Svoboda, a neuroscientist, wants to understand how neurons, the cells of the brain, work together in huge circuits to produce our perception of the world. To investigate how the brain controls behavior, his lab studies the neural circuits that animals use to locate objects based on sensory cues. Using light-based tools, he can spy on these circuits in their habitat, namely the brain, and also manipulate circuits with tremendous precision.

The last 10 years have yielded revolutionary light-activated molecular tools, based on genes discovered in bacteria, algae, and marine organisms. Scientists use these tools to observe and manipulate neurons in the brain. Svoboda's presentation will provide a historical overview of these developments and highlight their importance for basic science and the treatment of brain disorders.

Svoboda has a long-standing interest in the development of optical and molecular methods for neuroscience.

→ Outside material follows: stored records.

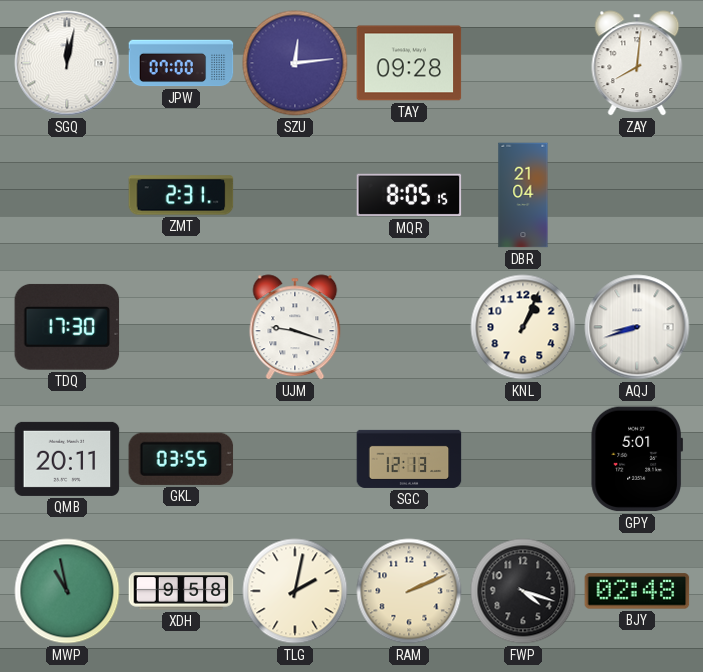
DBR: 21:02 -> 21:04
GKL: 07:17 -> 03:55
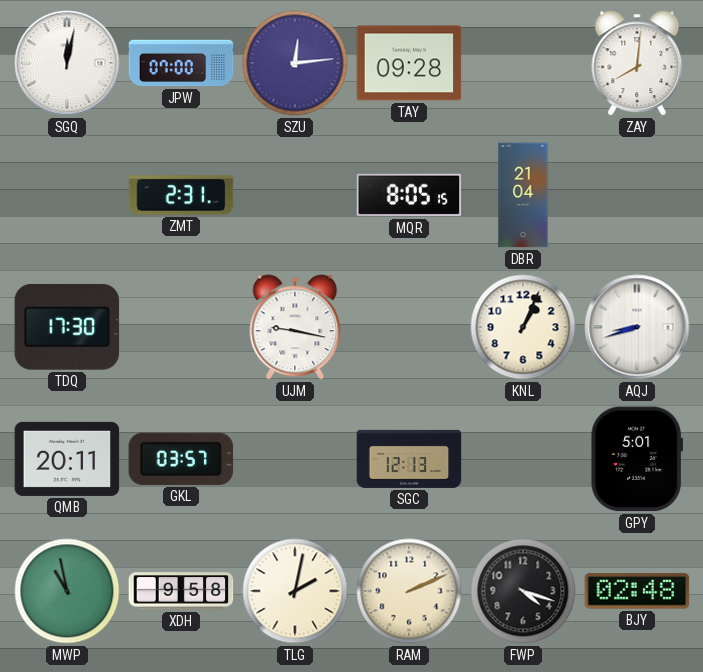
UJM: 9:18 -> 9:17
GKL: 03:55 -> 03:57
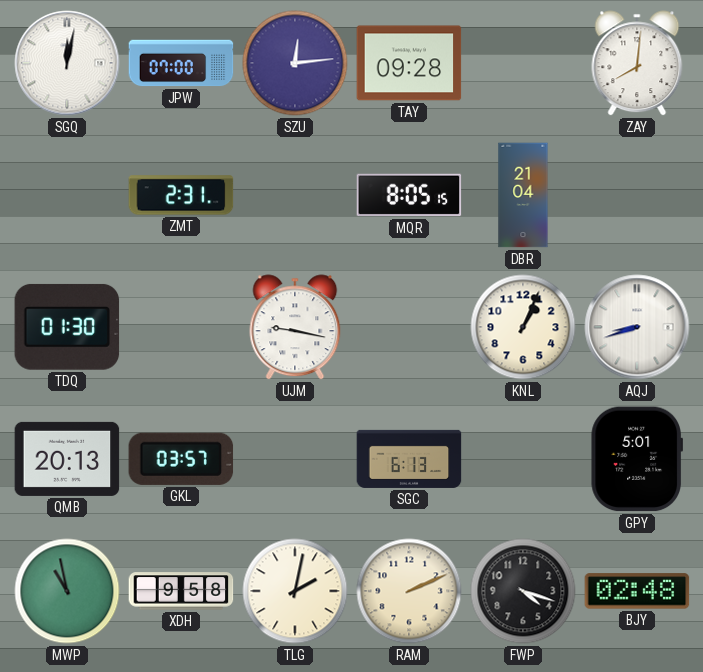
TDQ: 17:30 -> 01:30
QMB: 20:11 -> 20:13
SGC: 12:13 -> 6:13
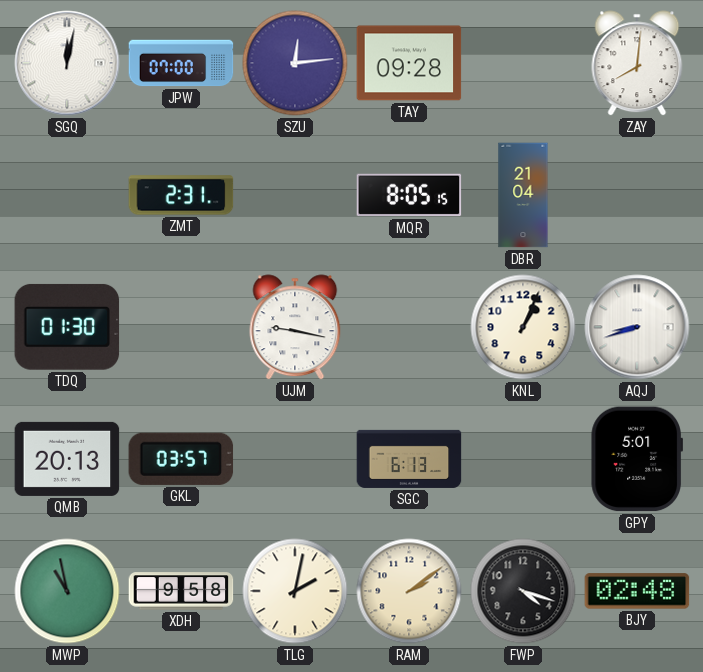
RAM: 2:11 -> 2:09
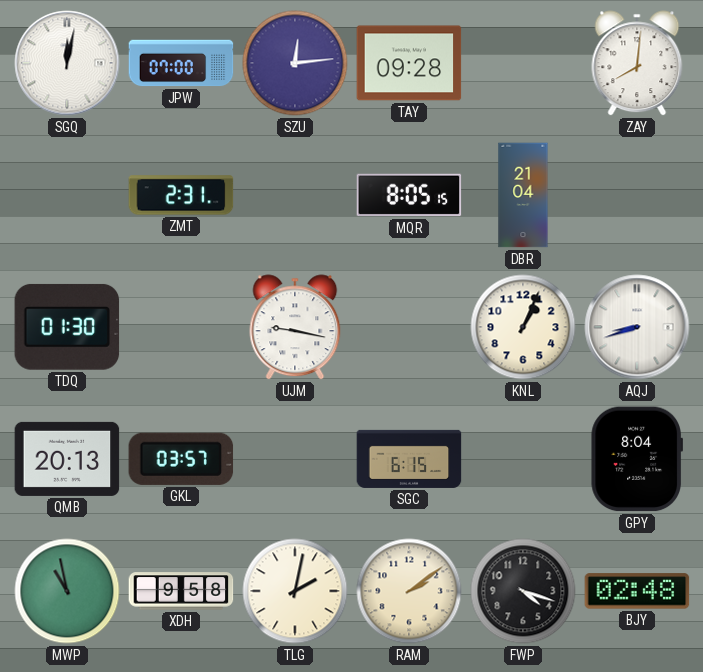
SGC: 6:13 -> 6:15
GPY: 5:01 -> 8:04
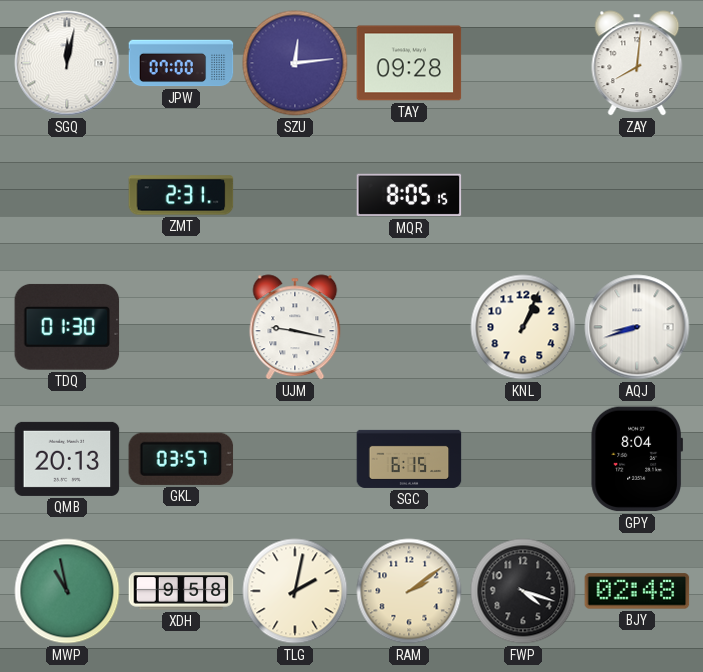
DBR: 21:04 -> none
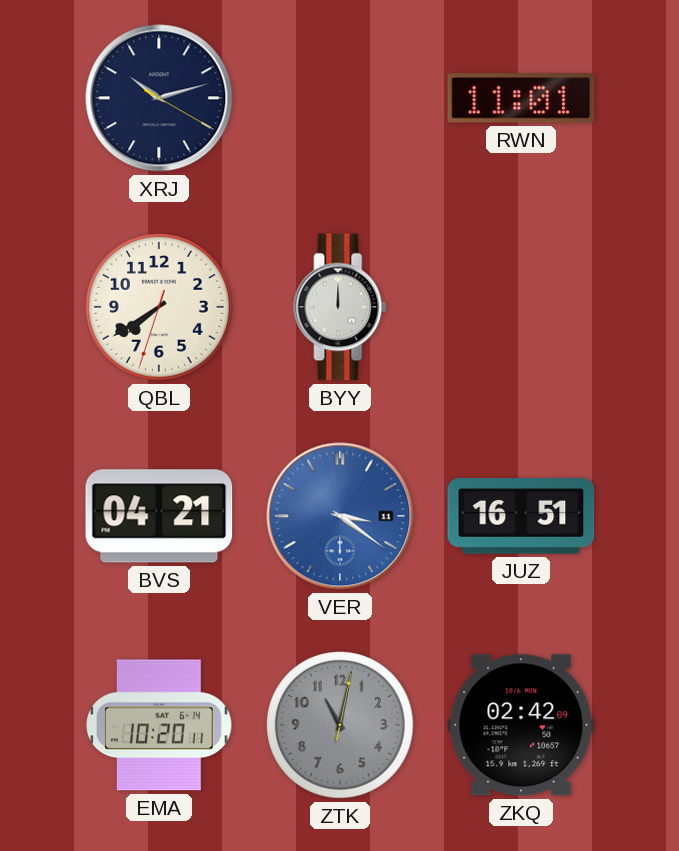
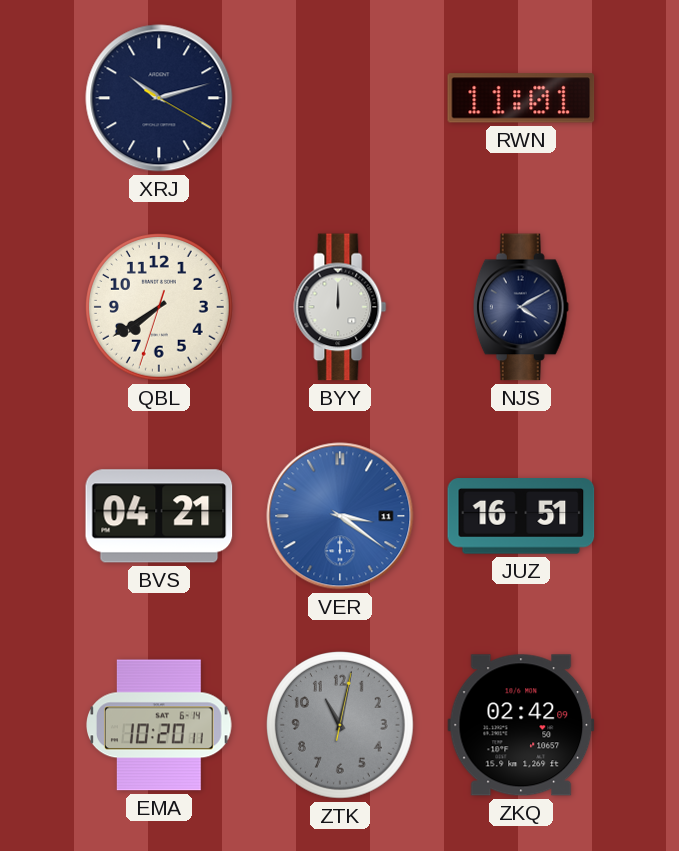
NJS: none -> 4:10
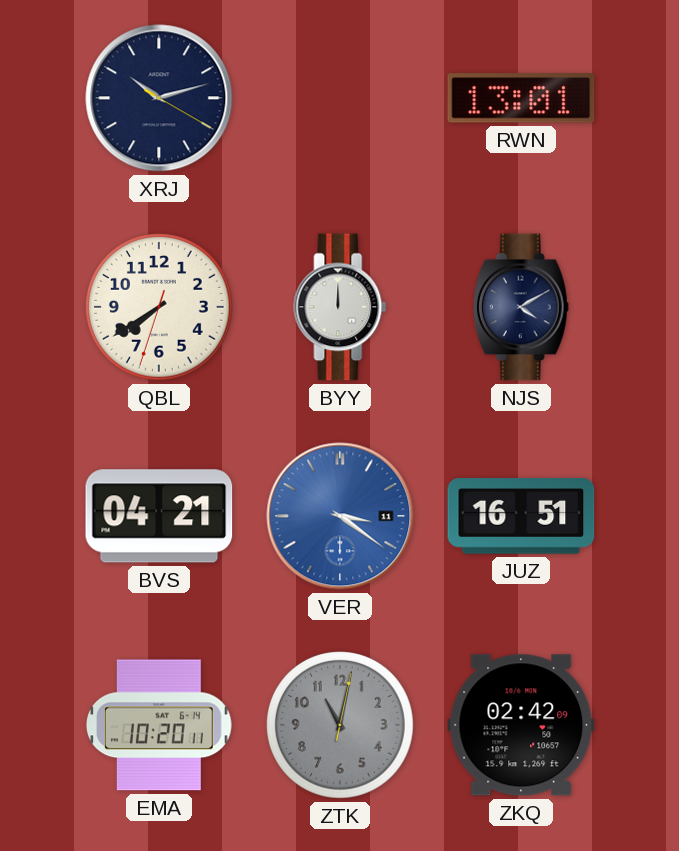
RWN: 11:01 -> 13:01
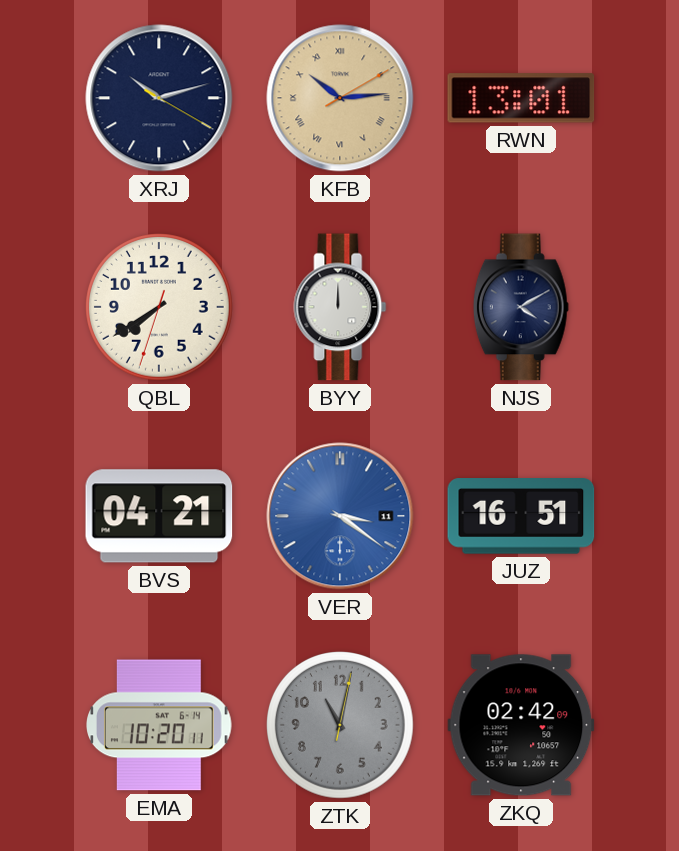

He has devised techniques so precise that he can detect the opening of single calcium channels in tiny synapses in the intact brain. As part of an interdisciplinary team at Janelia, he is also developing better gene-based sensors of neural activity.

Prior to moving to Janelia when the campus opened in 2006, Svoboda was an HHMI investigator at Cold Spring Harbor Laboratory. He received a Ph.D. in biophysics from Harvard University and did his postdoctoral research at Bell Labs.